__Page__
=-=-=
At the bottom of page 358, many such confidence intervals are calculated. We can simulate this using our function. The {\tt do()} function will repeat any operation a specified number of times, and return a data frame of the results.
The {\tt apply()} family of functions provide  a powerful way to apply an operation to the rows or columns of a data frame.  Here it lets us repeat an operation for each of the 50 sets of 500 random numbers.

<<>>=
randomx = do(50) * rnorm(500, mean=mu, sd=sigma)
ci = data.frame(t(apply(randomx, 1, meanconfint, sigma=sigma)))
head(ci, 3)
@

Let's try to visualize these intervals in a manner analogous to the plot on the bottom of page 358. 

<<fig.height=7>>=
xyplot(1:nrow(ci) ~ mean, data=ci, xlim=range(ci), xlab="SAT score", ylab="Index")
ladd(panel.abline(v=500, col="lightgray", lty=2))
ladd(with(ci, panel.arrows(x0 = lower, y0=1:nrow(ci), y1=1:nrow(ci), cex=0.5, 
  x1=upper, code=3)))
@

We see that sometimes (e.g. simulation 41) the confidence interval does \emph{not} cover the true population
mean (500 points).  

Note that we can consider confidence levels other than $0.95$ by specifying the {\tt level} argument. Here's how we compute a 90\% confidence interval. 

<<>>=
head(t(apply(randomx, 1, meanconfint, sigma=sigma, level=0.9)), 3)
@

The 90\% confidence intervals are narrower than the 95\% confidence intervals, since we sacrifice some accuracy in exchange for increased confidence that the interval will contain the true mean. 

In Example 6.4 (page 361), we are asked to compute a 95\% confidence interval for a sample mean of \$18,900 in undergraduate debt, computed from a sample of 1280 borrowers. The standard deviation of the population is known to be \$49,000. Since we want a 95\% confidence interval, we need to find the $z$-score that corresponds to $0.025$ (or equivalently $0.0975$), since 95\% of the standard normal distribution lies between these two values. 

<<>>=
z.star = qnorm(0.975)
z.star
@

Then we compute the margin or error and the confidence interval by:

<<>>=
se = z.star * (49000) / sqrt(1280)
se
18900 + c(-se, se)
@

In Example 6.6 (page 364), we change the confidence level to 99\%. Thus, we need to compute a different value of $z^*$. 

<<>>=
z.star2 = qnorm(0.995)
z.star2
se2 = z.star2 * (49000) / sqrt(1280)
se2
18900 + c(-se2, se2)
@


\subsection{Beyond the Basics}

We'll discuss the bootstrap in much greater detail in Chapter 16. Here, we can use the {\tt resample()} function from {\tt mosaic} to quickly compute a bootstrap sample. 

<<>>=
time = c(190.5, 109, 95.5, 137)
resample(time)
bootstrap = do(1000) * mean(resample(time))
densityplot(~result, data=bootstrap)
=-=-=
__Complete the following__
**1)** Answer these questions from the confidence interval tutorial:
(a) How many sets of random numbers are simulated, and how many numbers are in each set?
(b) How many borrowers are in the sample in Example 6.4?
(c) Which chapter covers the bootstrap in much greater detail?
**2)** Put this sentence from the confidence interval tutorial into Spanish: "Let's try to visualize these intervals in a manner analogous to the plot on the bottom of page 358."
**3)** Revise the confidence interval tutorial by giving again the part that opens with the words containing "Note that we" and closes with "sigma=sigma, level=0.9)), 3)", using "parameter" in place of "argument".

__Provided data__
=-=-=
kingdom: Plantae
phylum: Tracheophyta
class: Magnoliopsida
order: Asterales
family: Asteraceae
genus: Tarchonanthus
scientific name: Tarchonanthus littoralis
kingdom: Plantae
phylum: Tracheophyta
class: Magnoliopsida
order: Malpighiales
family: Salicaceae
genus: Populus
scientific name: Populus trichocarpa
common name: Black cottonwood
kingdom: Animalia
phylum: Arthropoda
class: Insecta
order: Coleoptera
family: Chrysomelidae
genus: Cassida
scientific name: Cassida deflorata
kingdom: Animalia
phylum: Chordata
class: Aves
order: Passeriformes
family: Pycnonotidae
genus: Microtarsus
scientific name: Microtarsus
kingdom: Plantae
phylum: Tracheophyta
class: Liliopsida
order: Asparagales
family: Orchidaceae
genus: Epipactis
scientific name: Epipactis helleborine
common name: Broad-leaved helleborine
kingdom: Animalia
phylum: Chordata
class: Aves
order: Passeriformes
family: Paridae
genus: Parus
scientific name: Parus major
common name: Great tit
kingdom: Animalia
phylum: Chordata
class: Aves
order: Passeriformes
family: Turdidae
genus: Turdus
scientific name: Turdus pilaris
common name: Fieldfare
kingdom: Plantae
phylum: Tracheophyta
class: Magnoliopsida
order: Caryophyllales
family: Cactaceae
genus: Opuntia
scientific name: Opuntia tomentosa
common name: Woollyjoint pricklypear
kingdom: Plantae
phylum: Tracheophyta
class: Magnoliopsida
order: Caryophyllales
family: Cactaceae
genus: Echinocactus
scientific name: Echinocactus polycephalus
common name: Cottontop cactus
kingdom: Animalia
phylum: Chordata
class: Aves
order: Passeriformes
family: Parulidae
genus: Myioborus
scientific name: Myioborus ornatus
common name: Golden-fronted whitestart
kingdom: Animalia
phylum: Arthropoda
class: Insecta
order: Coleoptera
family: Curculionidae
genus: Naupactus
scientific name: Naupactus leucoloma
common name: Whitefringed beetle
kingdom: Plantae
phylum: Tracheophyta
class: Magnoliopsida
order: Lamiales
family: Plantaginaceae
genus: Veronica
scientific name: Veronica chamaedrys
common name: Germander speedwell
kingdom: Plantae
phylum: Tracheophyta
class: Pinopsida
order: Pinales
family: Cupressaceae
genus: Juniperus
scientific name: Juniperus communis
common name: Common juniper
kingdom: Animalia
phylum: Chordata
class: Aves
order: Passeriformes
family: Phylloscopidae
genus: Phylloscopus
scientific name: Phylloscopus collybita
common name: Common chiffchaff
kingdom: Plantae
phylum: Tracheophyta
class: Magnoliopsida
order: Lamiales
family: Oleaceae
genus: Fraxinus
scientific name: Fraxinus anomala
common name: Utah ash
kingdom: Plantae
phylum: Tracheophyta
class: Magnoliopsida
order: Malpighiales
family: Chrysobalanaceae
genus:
=-=-=
__Responses for each task__
**1)**
(a) 50 sets, each with 500 random numbers.
(b) 1280 borrowers.
(c) Chapter 16.

**2)** Intentemos visualizar estos intervalos de una manera análoga al gráfico de la parte inferior de la página 358.

**3)**
Note that we can consider confidence levels other than $0.95$ by specifying the {\tt level} parameter. Here's how we compute a 90\% confidence interval. 

<<>>=
head(t(apply(randomx, 1, meanconfint, sigma=sigma, level=0.9)), 3)